Cashflow challenges are among the most common reasons for startup failure, accounting for nearly one-third of startup business closures. One in four startups are not able to secure the financing they need for growth. These statistics can seem daunting, and that’s why getting a grasp on startup financing is so crucial.
Whether you’re a seasoned entrepreneur or just beginning to build your startup, these tips will help you determine the best financing options to ensure success for your startup.
Align Your Stock Structure
Understanding the key differences between preferred and common stock will help you and your investors get on the same page. We like to think of preferred stock as VIP and common stock as general admission. Investors often want preferred stock for its perks and flexibility — it’s less risky, and they get priority over company assets if things fall apart. Find more details in our Stock For Startups blog.
Know When The Price is Right
Early-stage startups often face the challenge of having to price their enterprise when there is no comparable or competition, and no real cash flowing into the business. That’s just part of the startup journey! While there are several startup valuation methods, we often call the first funding round an unpriced round because it’s difficult to put a price on the securities you are offering.
Practice Your Pitch
Venture capitalists reject more than 98% of startup pitches. In the initial rounds, investors are betting on you and your vision. If you don’t have the force of personality and creativity to sell your vision, it can be challenging to find financing. This is where a lot of startups fail. Besides a good idea, you need a great pitch — at the right time.
Understand Funding-Round Details
Understanding the different startup funding rounds will help you pick the best option for your startup’s financing structure. A priced round is based on a negotiated valuation of your company, but most early-stage startups use unpriced rounds. The beauty here is the flexibility in valuation, allowing you to focus on growth without fixating on price.
Weigh Loan Pros and Cons
Loans can seem attractive when you’re not giving up your lottery ticket (i.e. equity), but they’re not usually a great idea for early-stage startups. Loans have to be repaid, and while you have little revenue, a loan can become a drag on your balance sheet. Investors may be a better fit for your high-growth plans.
Bootstrap to Billions
Some startups thrive by self-financing (or family-financing). If you have the vision, appetite, and risk tolerance, bootstrapping may be your ticket to success. This option also allows you to maintain more control over your startup, and can offer substantial growth opportunities.
Make New Friends, But Keep the Old
Some friends are family, and other family members are friends.

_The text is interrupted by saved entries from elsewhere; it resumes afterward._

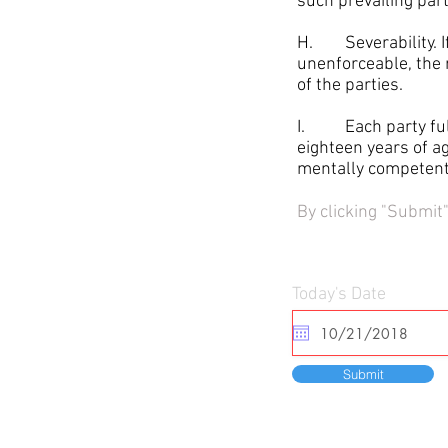
such prevailing part
H. Severability. If 
unenforceable, the 
of the parties.
I. Each party full 
eighteen years of a
mentally competent 
By clicking "Submit
Today's Date
Submit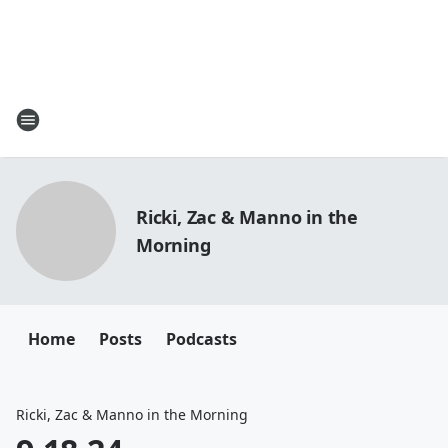
Ricki, Zac & Manno in the
Morning
Home
Posts
Podcasts
Ricki, Zac & Manno in the Morning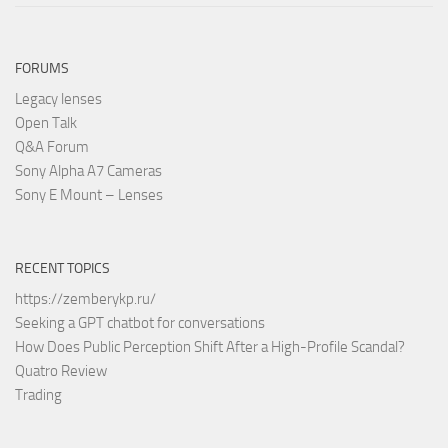
FORUMS
Legacy lenses
Open Talk
Q&A Forum
Sony Alpha A7 Cameras
Sony E Mount – Lenses
RECENT TOPICS
https://zemberykp.ru/
Seeking a GPT chatbot for conversations
How Does Public Perception Shift After a High-Profile Scandal?
Quatro Review
Trading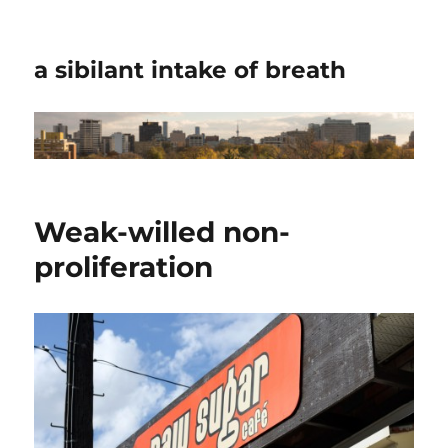
a sibilant intake of breath
Weak-willed non-
proliferation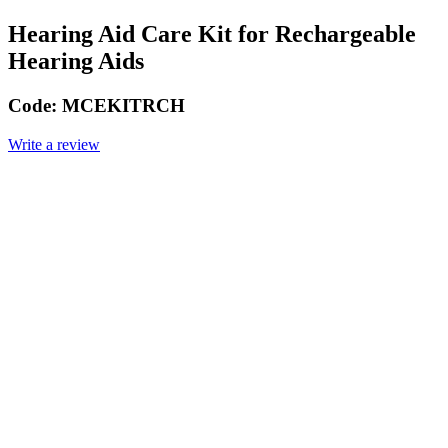
Hearing Aid Care Kit for Rechargeable
Hearing Aids
Code:
MCEKITRCH
Write a review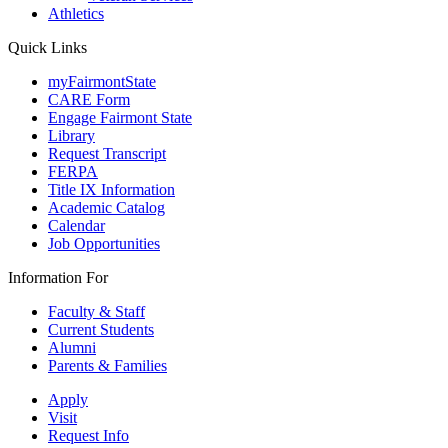
Athletics
Quick Links
myFairmontState
CARE Form
Engage Fairmont State
Library
Request Transcript
FERPA
Title IX Information
Academic Catalog
Calendar
Job Opportunities
Information For
Faculty & Staff
Current Students
Alumni
Parents & Families
Apply
Visit
Request Info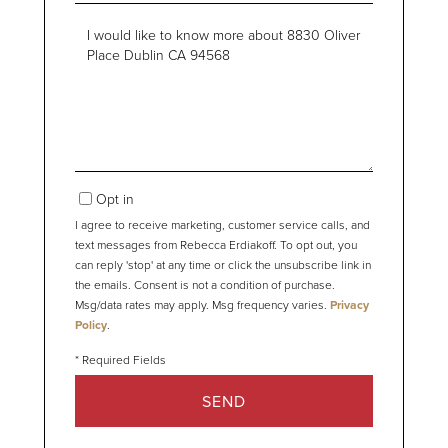
Questions
or
Comments?
Opt in
I agree to receive marketing, customer service calls, and
text messages from Rebecca Erdiakoff. To opt out, you
can reply 'stop' at any time or click the unsubscribe link in
the emails. Consent is not a condition of purchase.
Msg/data rates may apply. Msg frequency varies.
Privacy
Policy
.
SEND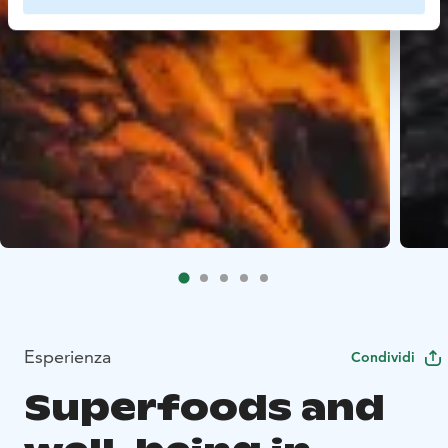
Esperienza
Condividi
Superfoods and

Don’t underestimate the power of your inner circle! Friends and family can be helpful, quick investors and provide early-stage funding with less stringent terms. For startups leveraging crowdfunding, it is still important to clearly relay the risks involved.
Watch Out for Shark-Infested Waters
Angel investors can help you build a company by bringing both capital and expertise to the table, but do your due diligence. If you have ever watched Shark Tank, you’ve seen the Sharks ask for royalties on a product. Yes, it sounds great at first – hey, someone’s investing in your startup! It also means giving up a portion of your earnings forever. Forever is a long time, and could be disastrous for your bottom line.
Money Talks, Plans Walk
It’s not just about the Benjamins – it’s about how you use them. Find a financial advisor or a CFO – someone who knows the industry and landscape – to help you build a plan that aligns with your growth goals and sets you up for financial success. If you can’t afford one, there are many publicly available financial planning tools out there.
It’s Never Too Early to Hire a Lawyer
From structuring deals to protecting your ideas, a good lawyer can help you avoid legal mistakes. Legal counsel can be expensive, which is why we offer unique, creative pricing models to give you more flexibility and help you achieve your goals from day one. At the end of the day, there are many risks startup founders have to take, but securing expert counsel shouldn’t be one of them.